**CONSIGNES**
• A. Recopiez, dans l'entretien sur le rail au Sénégal, le passage qui commence par les mots contenant "Dans cet entretien, le" et s'achève sur "fin de l’année.".
• B. Dressez la liste de toutes les villes nommées dans l'entretien sur le rail au Sénégal.

**EXTRAIT**
————
Dans cet entretien, le secrétaire d’Etat auprès du ministre des Infrastructures, des Transport terrestres et du Désenclavement, chargé du Réseau ferroviaire, revient sur l’importance du train pour l’atteinte des objectifs de développement que le Sénégal s’est fixés à travers le Plan Sénégal émergent. Mayacine Camara revient également sur la politique ferroviaire que le Sénégal est en train d’élaborer depuis deux ans. Concernant le projet Dakar-Tambacounda, le secrétaire d’Etat a indiqué que le projet qui est estimé à près de mille milliards permettra également des branchements pour rallier d’autres grandes villes comme Touba et Kaolack… Alors que sur le Ter, il assure que malgré le retard noté, le projet devra démarrer ses activités d’ici la fin de l’année.

Les Échos : Monsieur le Ministre, notre train est à l’arrêt depuis plusieurs années. Aujourd’hui, le Sénégal a-t-il une politique ferroviaire ?

Mayacine Camara : Le Sénégal depuis deux ans est en train d’élaborer une politique ferroviaire. Il s’agit d’une nécessité qu’on n’avait pas au départ et qu’il fallait élaborer avec les acteurs. Cela pour d’abord tracer la voie du secteur ferroviaire et faire de sorte que ce secteur aussi important de l’économie puisse accompagner le Plan Sénégal émergent. Aujourd’hui, le plus important, c’est le schéma ferroviaire qui est né de cette politique. Parce que même si le Sénégal s’est toujours projeté sur des schémas, cette fois-ci nous avons pu étudier les flux démoéconomiques qui sont actuels, mais aussi les flux démoéconomiques à impulser en termes de perspectives et également en termes d’avenir pour le Sénégal. Il s’agira par exemple de travailler les types de marchandises que le Sénégal devrait pouvoir échanger à l’avenir, sous quelle forme… et étudier aussi du point de vue du déplacement des populations les flux démographiques pour pouvoir proposer un schéma qui soit le plus rentable possible en termes d’échanges notamment. Parce que les zones de production et les zones de consommation sont assez éloignées. Ce qui fait que le chemin de fer sera le moyen le plus efficace pour réduire les coûts.
————
**DONNÉES**
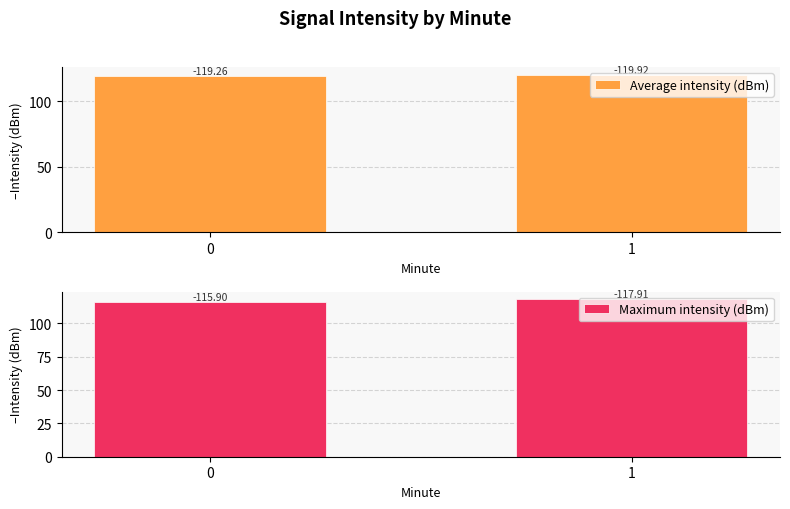

The value of Average intensity (dBm) at 1 is 119.9. True or false?

True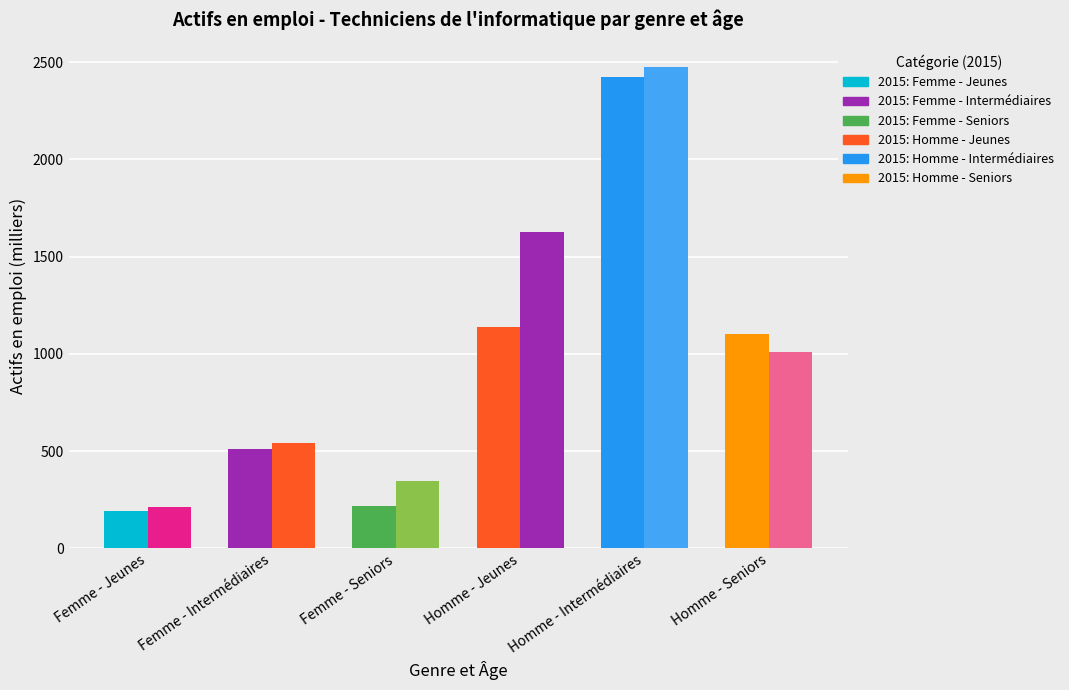

At which category is the sum across all series the highest?

Homme - Intermédiaires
————
**CORRIGÉ**
• A.
Dans cet entretien, le secrétaire d’Etat auprès du ministre des Infrastructures, des Transport terrestres et du Désenclavement, chargé du Réseau ferroviaire, revient sur l’importance du train pour l’atteinte des objectifs de développement que le Sénégal s’est fixés à travers le Plan Sénégal émergent. Mayacine Camara revient également sur la politique ferroviaire que le Sénégal est en train d’élaborer depuis deux ans. Concernant le projet Dakar-Tambacounda, le secrétaire d’Etat a indiqué que le projet qui est estimé à près de mille milliards permettra également des branchements pour rallier d’autres grandes villes comme Touba et Kaolack… Alors que sur le Ter, il assure que malgré le retard noté, le projet devra démarrer ses activités d’ici la fin de l’année.

• B. Dakar, Tambacounda, Touba, Kaolack